In the album roundup below, list every artist and album title with a release date of 11 February.

Supplied text >>
........

The Reds, Pinks and Purples, Summer at Land’s End, released 4 February. My favorite extremely-local band released their latest (and possibly last under that name?) album of moody and meandering ‘fog pop’ (as one-man RPP member Glenn Donaldson himself calls it) and it’s another collection of lovely Felt-like tunes.

Delvon Lamarr Organ Trio, Cold As Weiss, released 11 February. This groovy jazz trio is always a trip to listen to, never wavering from their laid-back melodic funkiness. A simple melody like “Pull Your Pants Up” gets stuck in your head for days.

Eddie Vedder, Earthling, released 11 February. This has to be one of the most cheerful records I’ve heard from Vedder, whose solo and Pearl Jam records tend to lean on the more serious side of things. It’s full of bright and uplifting melodies and a really fun listen.

Andy Bell, Flicker, released 11 February. The Ride guitarist and vocalist gathers a number of unfinished songs he’s had in his cupboards over the years (some dating back to the 1990s!) and it’s a long and sprawling but ultimately fascinating record. There are some shoegazey Ride-like tracks on it, but there are also some janky alt-rock songs that sound like they were influenced by his years in Oasis.

Frank Turner, FTHC, released 11 February. Those expecting Turner to provide us with another album of spiky and often humorous troubadour alt-folk songs will be surprised by the level of raucous power in this record — after all, the title stands for Frank Turner HardCore. It’s a noisy dust-up of an album, but this doesn’t take away from Turner’s smart lyrics and songwriting at all.

Spoon, Lucifer on the Sofa, released 11 February. Spoon returns with an album featuring songs very similar to Kill the Moonlight (released way back in 2002) produced to sound tight and spiky. It’s the sound of a band having held back for too long and feeling the need to exert all that extra energy.

Alt-J, The Dream, released 11 February. This band, as always, never fails to amaze and confuse in equal measure. This new record starts not with calm melodies or even a hit song…but what sounds like a soda pop commercial. It’s kind of hard to figure out where where the band is going at first until you realize that’s the whole point of this record — it’s a fever dream of anxieties, distractions and oddly linked themes. It’s an album that’s meant to feel disjointed and tense, even when its melodies remain lovely and even heartbreaking at times.

........

Provided data >>
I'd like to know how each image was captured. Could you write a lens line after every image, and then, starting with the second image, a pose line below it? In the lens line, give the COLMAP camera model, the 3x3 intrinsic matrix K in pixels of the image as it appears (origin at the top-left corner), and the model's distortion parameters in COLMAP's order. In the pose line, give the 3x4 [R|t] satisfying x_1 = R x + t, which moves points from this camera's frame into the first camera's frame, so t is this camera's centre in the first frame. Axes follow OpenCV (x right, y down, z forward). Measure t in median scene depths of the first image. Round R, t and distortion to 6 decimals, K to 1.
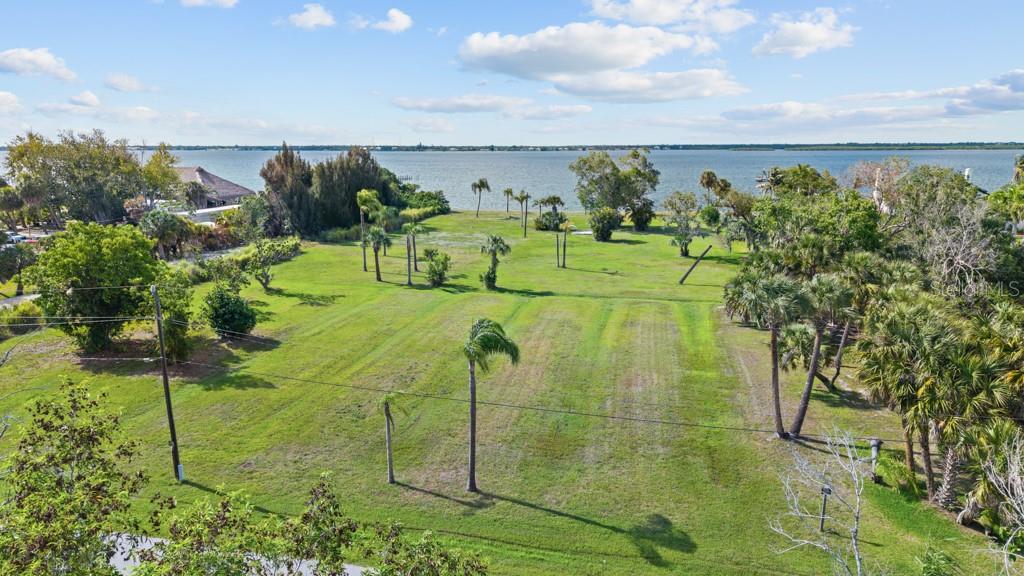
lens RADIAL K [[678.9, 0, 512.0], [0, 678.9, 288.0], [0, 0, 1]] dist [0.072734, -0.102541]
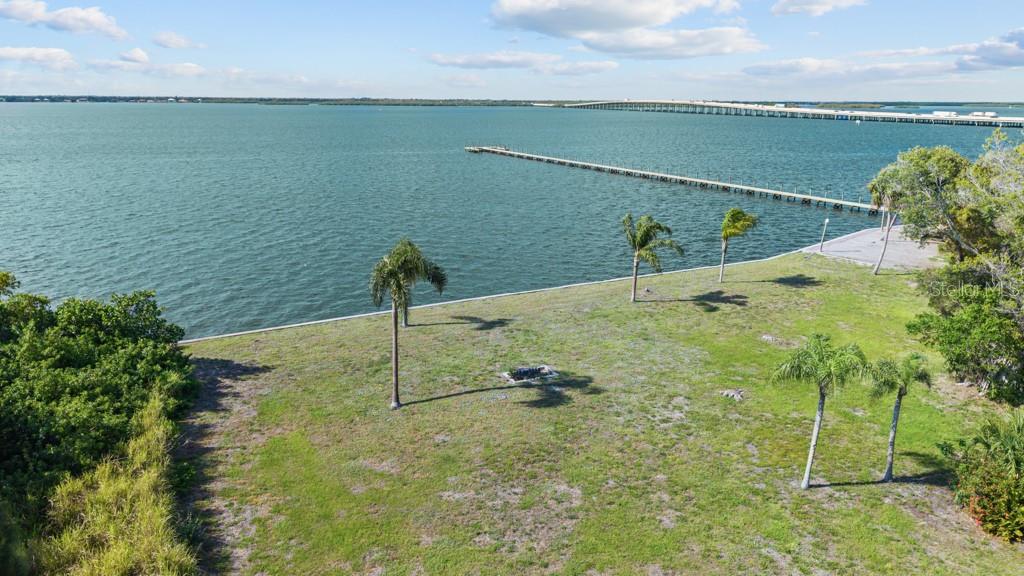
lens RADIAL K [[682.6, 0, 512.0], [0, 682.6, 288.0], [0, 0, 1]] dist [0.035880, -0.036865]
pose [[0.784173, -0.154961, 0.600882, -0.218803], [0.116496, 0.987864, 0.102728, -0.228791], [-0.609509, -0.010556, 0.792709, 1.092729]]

........

Solution to the problem >>
- Delvon Lamarr Organ Trio, Cold As Weiss
- Eddie Vedder, Earthling
- Andy Bell, Flicker
- Frank Turner, FTHC
- Spoon, Lucifer on the Sofa
- Alt-J, The Dream